Il soutient que son engagement de caution lui est inopposable en application de l'article L 332-1 du code de la consommation en raison de son caractère manifestement disproportionné à ses biens et revenus puisqu'il a déclaré au titre de l'année 2011 un revenu de 25.200 euros et que la valeur de son patrimoine immobilier de 500.000 euros n'était qu'une estimation prévisible après achèvement des travaux, ce que ne pouvait pas ignorer la banque dès lors que c'est à sa demande qu'il a mentionné cette valeur. Il reproche à la banque, qui selon lui aurait dû vérifier les indications portées sur la fiche de renseignements au regard du caractère apparemment anormal de la valeur déclarée de l'immeuble, de ne lui avoir réclamé aucun justificatif du prêt de 50.000 euros souscrit auprès du Crédit Agricole ni aucune information complémentaire sur la valeur déclarée de l'immeuble et plus largement sur sa situation juridique ce qui l'aurait conduit à le dissuader de s'engager. Il indique que l'immeuble, non achevé, a été estimé en février 2011 dans le cadre de la procédure de divorce à la somme de 100.000 euros et souligne que la fiche de renseignements que lui a fait remplir la banque ne permettait pas de préciser qu'il était en cours de divorce. Il fait valoir que son endettement global, qui était connu de la banque, incluant son engagement de caution de 96.000 euros, s'élevait à la somme de 456.000 euros en tenant compte des encours des prêts consentis par la BNP PARIBAS à la SCI Y... père et fils dont il était associé et cogérant et indéfiniment responsable pour 170.000 euros, 26.000 euros et 80.000 euros, du solde de 35.039,74 euros d'un prêt contracté par la société CMC dont il était caution et du prêt immobilier de 50.000 euros, ce qui établit, en tout état de cause, le caractère manifestement disproportionné de son engagement de caution même à tenir compte des informations erronées contenues dans la fiche de renseignements.
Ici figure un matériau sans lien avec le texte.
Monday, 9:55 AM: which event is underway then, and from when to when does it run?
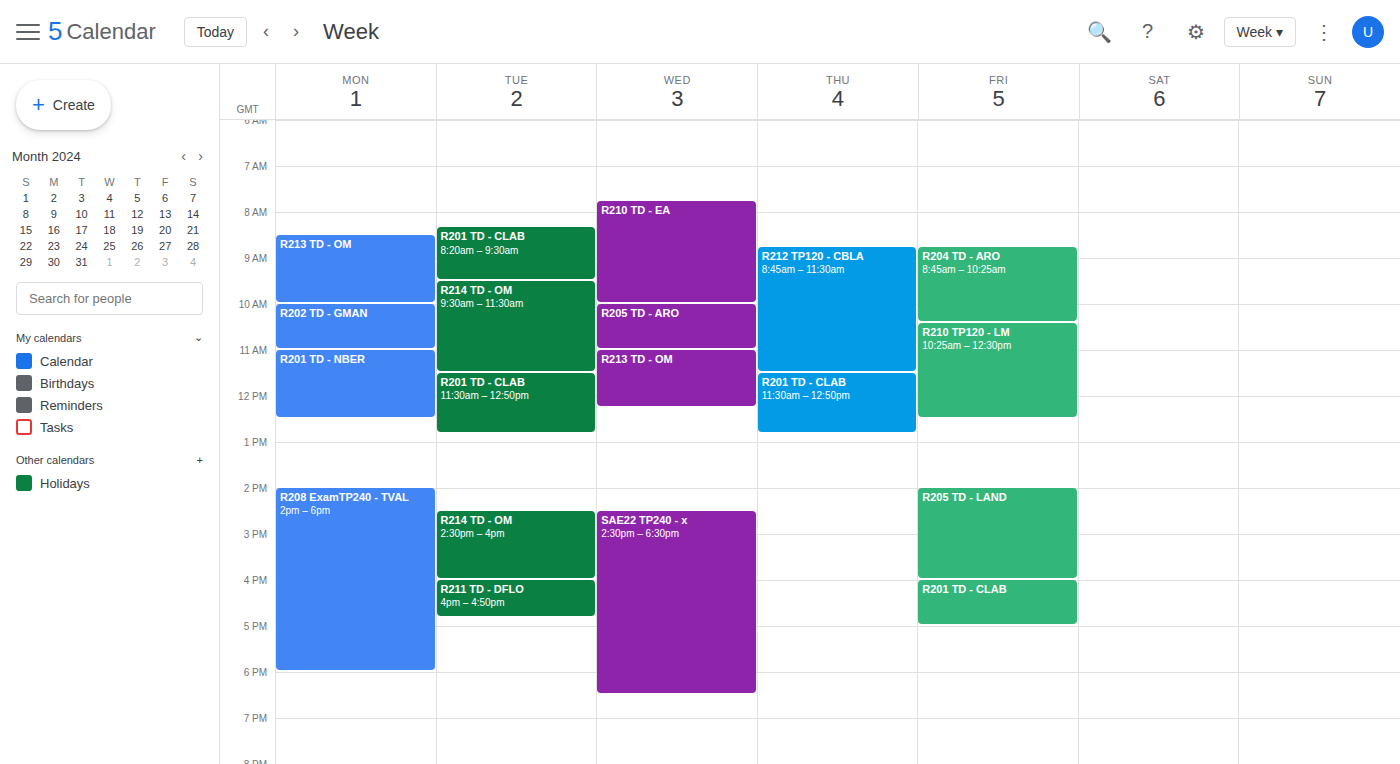
"R213 TD - OM", 8:30 AM to 10:00 AM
Il affirme qu'à la date à laquelle il est appelé son patrimoine ne lui permet pas de faire face à son engagement.

Il fait valoir subsidiairement que la banque ne rapporte pas la preuve qui lui incombe qu'elle a satisfait à l'obligation d'information annuelle édictée par l'article L 333-2 du code de la consommation et qu'elle l'a informé de la défaillance du débiteur principal dès le premier incident de paiement comme l'exige l'article L 333-1 du même code, de sorte qu'elle est déchue de son droit à intérêts.

Arguant de sa bonne foi et de la précarité de sa situation financière, il s'estime fondé plus subsidiairement à solliciter un report de deux ans des sommes dues.
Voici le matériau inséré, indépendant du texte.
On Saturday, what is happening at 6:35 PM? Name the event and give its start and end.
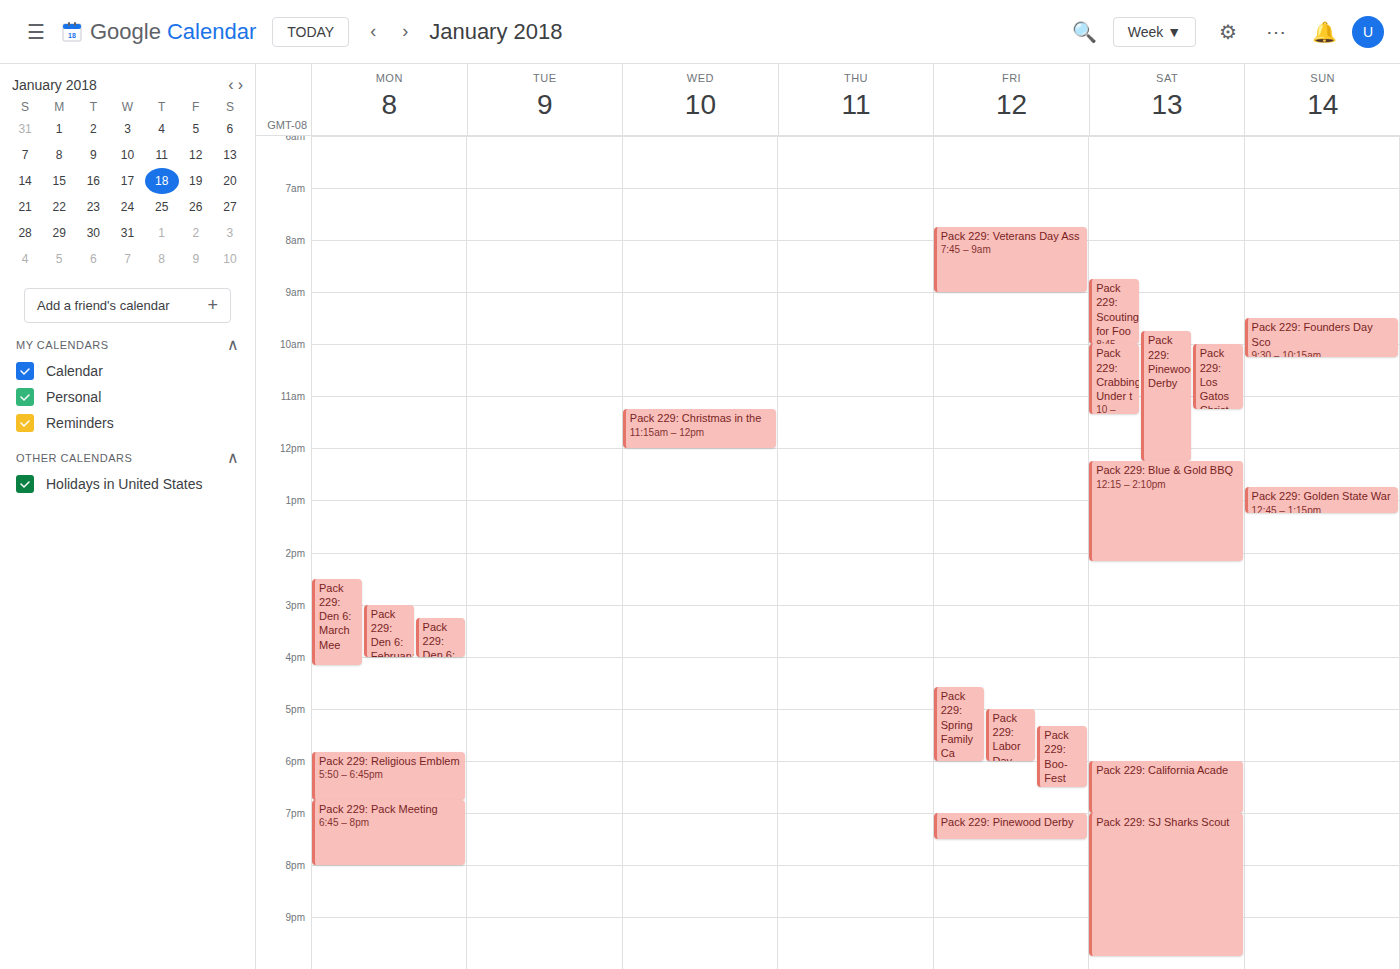
"Pack 229: California Acade", 6:00 PM to 7:00 PM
La BNP qui sollicite la confirmation de la décision dont appel et réclame une somme de 5.000 euros pour frais de procédure, demande subsidiairement à la cour de dire que la somme de 11.319,22 euros portera intérêts au taux légal à compter du 9 décembre 2014.

Contestant la disproportion de l'engagement de Monsieur Y... au regard des revenus qu'il a déclarés de 25.200 euros et de son patrimoine composé de sa résidence principale d'une valeur nette de 451.000 euros après déduction de l'encours de prêt de 49.000 euros, elle réplique aux arguments de l'appelant auquel elle reproche de l'avoir trompé, qu'il n'est pas fondé à remettre en cause cette valeur au motif que l'immeuble était en cours de construction faute de l'avoir précisé à l'époque, que le montant du prêt en cours de 50.000 euros ne constituait pas une anomalie apparente au regard de la valeur de l'immeuble de sorte qu'elle n'avait pas à réclamer d'explications particulières, qu'il ne l'a pas informée que la maison avait été évaluée 100.000 euros dans le cadre de son divorce et n'a pas précisé qu'elle était en indivision, que les prêts souscrits par la SCI Y... père et fils n'entrent pas dans l'appréciation de la disproportion de l'engagement de caution ni davantage la valeur des parts détenues dans la SCI, que l'absence de mention dans la fiche de renseignements de la SCI, qui incombe à Monsieur Y..., n'a pas d'incidence sur son engagement et qu'il ne s'est pas porté caution du prêt de 40.000 euros contracté par la société CMC qui est garanti par un nantissement.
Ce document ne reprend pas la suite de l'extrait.